* [Task to complete]:
Go through the data below. List every line that holds the word "Example".

* [Records for this task]:
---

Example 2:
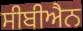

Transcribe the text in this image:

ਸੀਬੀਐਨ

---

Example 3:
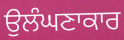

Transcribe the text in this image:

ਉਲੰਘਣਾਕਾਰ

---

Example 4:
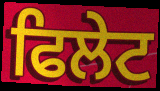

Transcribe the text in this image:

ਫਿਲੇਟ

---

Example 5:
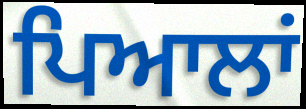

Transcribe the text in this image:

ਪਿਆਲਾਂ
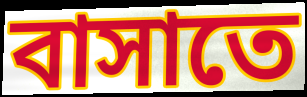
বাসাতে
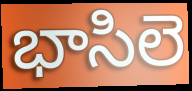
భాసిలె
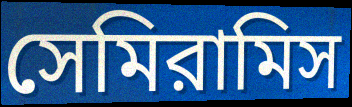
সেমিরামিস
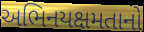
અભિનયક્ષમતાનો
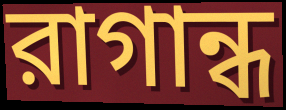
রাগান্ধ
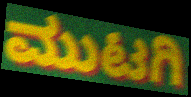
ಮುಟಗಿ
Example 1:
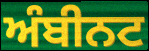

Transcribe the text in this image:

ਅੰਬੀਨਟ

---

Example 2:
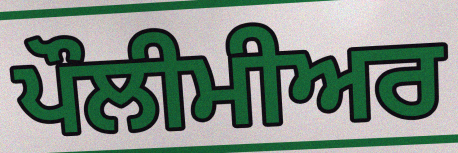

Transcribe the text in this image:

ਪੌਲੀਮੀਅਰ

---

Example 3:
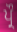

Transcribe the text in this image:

* [Answer section]:
Example 2:
Example 3:
Example 4:
Example 5:
Example 1:
Example 2:
Example 3:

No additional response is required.